The recipients were Sergeant Walter John Johnson, Corporal Carl Ernest Points, Corporal Lynnwood G. Campbell and Steward Asst. 2nd Class Ernest W. Garrett.
Michael and Jaurvon Johnson received the award on behalf of their father.
"It's great. A lot of people know about Tuskegee Airmen, not a lot of people know about Montford Point Marines," said Michael Johnson. "It makes my heart cry. I am so thankful for it. So thankful and appreciative for Montford Point Marines and the organization and association."
Established in 1942, the Montford Point Marines, an all-Black unit, became the country's first Black Marines during World War II.
They trained in a segregated area of Camp Lejeune in North Carolina from 1942 until 1949.
While there were more than 20,000 Montford Point Marines, U.S. military records of the men are incomplete.
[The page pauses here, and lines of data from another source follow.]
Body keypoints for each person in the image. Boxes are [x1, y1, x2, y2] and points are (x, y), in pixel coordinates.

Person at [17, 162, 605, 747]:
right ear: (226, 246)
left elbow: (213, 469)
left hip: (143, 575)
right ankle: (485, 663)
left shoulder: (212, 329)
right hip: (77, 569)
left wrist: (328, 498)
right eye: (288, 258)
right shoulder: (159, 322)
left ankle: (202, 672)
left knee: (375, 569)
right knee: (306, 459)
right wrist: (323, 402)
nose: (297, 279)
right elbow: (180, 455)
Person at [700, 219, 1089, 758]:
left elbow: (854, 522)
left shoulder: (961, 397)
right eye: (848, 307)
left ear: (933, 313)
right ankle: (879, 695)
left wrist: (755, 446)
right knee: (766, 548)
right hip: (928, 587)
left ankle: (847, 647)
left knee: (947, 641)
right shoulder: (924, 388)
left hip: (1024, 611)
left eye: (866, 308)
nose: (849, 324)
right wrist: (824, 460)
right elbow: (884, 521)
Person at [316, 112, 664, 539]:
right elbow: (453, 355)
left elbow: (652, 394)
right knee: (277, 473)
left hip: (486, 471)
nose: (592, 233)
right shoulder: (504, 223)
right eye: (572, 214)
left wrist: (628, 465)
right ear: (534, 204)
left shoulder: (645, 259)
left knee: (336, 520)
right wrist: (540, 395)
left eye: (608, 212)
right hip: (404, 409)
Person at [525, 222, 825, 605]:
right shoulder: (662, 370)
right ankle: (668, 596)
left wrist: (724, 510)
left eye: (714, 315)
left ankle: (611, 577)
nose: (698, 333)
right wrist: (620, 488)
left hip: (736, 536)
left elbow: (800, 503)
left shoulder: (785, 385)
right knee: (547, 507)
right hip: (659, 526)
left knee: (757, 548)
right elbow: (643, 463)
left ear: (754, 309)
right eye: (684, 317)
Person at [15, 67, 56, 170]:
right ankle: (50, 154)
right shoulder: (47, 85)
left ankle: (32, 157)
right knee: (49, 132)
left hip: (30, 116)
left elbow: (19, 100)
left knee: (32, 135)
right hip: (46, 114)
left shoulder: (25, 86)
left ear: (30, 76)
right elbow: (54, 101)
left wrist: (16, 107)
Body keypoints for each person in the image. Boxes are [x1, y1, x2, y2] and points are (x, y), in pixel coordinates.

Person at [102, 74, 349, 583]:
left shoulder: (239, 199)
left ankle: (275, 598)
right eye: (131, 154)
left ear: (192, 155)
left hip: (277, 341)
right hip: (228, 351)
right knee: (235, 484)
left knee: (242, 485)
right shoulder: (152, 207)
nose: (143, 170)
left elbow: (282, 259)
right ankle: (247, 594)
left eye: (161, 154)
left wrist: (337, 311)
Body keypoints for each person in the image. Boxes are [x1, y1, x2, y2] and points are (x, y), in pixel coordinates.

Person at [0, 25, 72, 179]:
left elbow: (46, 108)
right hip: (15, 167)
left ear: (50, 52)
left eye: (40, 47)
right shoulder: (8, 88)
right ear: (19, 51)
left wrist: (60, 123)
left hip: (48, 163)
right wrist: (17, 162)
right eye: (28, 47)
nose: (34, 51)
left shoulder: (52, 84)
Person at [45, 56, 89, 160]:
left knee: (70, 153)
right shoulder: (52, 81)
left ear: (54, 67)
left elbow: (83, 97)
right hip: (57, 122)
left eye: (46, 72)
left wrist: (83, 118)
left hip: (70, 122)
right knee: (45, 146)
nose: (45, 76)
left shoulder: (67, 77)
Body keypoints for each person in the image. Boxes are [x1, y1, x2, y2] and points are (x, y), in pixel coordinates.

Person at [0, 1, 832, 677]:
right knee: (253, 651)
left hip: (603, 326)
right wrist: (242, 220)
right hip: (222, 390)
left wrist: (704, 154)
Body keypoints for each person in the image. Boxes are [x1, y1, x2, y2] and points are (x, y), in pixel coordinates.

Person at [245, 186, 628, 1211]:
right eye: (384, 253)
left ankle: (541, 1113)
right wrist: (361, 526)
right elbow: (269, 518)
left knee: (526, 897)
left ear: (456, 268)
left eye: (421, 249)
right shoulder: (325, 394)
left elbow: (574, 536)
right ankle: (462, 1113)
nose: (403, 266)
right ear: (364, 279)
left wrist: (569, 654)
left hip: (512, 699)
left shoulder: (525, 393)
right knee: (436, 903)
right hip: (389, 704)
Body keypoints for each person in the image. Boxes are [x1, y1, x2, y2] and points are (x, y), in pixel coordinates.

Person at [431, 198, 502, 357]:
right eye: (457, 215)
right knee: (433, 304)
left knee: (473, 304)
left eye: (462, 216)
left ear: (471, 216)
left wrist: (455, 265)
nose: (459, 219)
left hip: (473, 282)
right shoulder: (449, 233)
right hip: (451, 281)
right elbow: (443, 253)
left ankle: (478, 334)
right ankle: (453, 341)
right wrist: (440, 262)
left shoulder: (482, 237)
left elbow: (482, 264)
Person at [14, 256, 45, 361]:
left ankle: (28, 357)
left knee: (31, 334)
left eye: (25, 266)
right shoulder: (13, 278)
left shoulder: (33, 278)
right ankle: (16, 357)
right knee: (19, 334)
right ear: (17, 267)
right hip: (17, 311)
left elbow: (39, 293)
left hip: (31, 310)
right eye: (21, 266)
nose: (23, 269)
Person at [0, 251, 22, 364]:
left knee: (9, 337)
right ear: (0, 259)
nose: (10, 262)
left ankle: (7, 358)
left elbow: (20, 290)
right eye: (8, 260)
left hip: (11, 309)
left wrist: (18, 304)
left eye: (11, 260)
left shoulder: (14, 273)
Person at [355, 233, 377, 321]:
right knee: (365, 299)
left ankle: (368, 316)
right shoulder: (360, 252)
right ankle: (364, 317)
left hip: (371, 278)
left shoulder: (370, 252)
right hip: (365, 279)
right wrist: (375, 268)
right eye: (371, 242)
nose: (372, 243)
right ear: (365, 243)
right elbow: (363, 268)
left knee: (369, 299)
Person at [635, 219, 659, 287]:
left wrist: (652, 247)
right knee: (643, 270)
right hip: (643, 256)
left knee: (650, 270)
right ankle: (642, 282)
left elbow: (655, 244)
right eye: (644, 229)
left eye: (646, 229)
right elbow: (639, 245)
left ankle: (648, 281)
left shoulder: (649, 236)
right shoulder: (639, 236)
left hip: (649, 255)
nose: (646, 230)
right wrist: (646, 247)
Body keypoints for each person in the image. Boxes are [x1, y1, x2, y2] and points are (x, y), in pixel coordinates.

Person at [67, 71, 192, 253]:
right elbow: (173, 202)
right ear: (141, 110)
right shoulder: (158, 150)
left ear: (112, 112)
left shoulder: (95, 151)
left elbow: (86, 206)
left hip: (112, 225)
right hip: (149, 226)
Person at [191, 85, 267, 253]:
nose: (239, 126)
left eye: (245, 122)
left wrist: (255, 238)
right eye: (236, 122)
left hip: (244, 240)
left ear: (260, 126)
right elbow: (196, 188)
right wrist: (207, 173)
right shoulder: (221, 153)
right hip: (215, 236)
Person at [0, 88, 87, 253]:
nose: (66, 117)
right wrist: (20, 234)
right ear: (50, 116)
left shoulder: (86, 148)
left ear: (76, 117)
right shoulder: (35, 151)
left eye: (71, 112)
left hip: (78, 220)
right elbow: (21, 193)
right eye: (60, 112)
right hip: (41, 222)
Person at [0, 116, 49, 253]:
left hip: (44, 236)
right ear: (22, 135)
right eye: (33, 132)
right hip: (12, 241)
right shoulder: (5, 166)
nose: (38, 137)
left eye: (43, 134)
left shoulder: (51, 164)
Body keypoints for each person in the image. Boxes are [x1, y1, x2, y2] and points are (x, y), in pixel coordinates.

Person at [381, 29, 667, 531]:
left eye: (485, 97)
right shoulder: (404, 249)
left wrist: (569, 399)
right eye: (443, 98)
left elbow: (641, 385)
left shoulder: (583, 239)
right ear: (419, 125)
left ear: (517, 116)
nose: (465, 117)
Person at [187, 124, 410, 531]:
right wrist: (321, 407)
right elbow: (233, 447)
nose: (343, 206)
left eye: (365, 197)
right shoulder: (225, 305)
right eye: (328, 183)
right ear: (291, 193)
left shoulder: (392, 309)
Only around 2,000 were officially documented.
The first Black U.S. Marines were awarded the Congressional Gold Medal in 2012.
"Because of your coverage, especially in last year, we have identified literally dozens of members in the greater Philadelphia area that have this award waiting for them. We haven't covered everybody," said Joe Geeter, president of the local Montford Point Marine Chapter.
"They may have heard of their grandfather, father, their uncle, their brother's service. But now we have it documented," said Geeter.
Philadelphia leads the nation in awarding Congressional Gold Medals to these Montford Point Marines.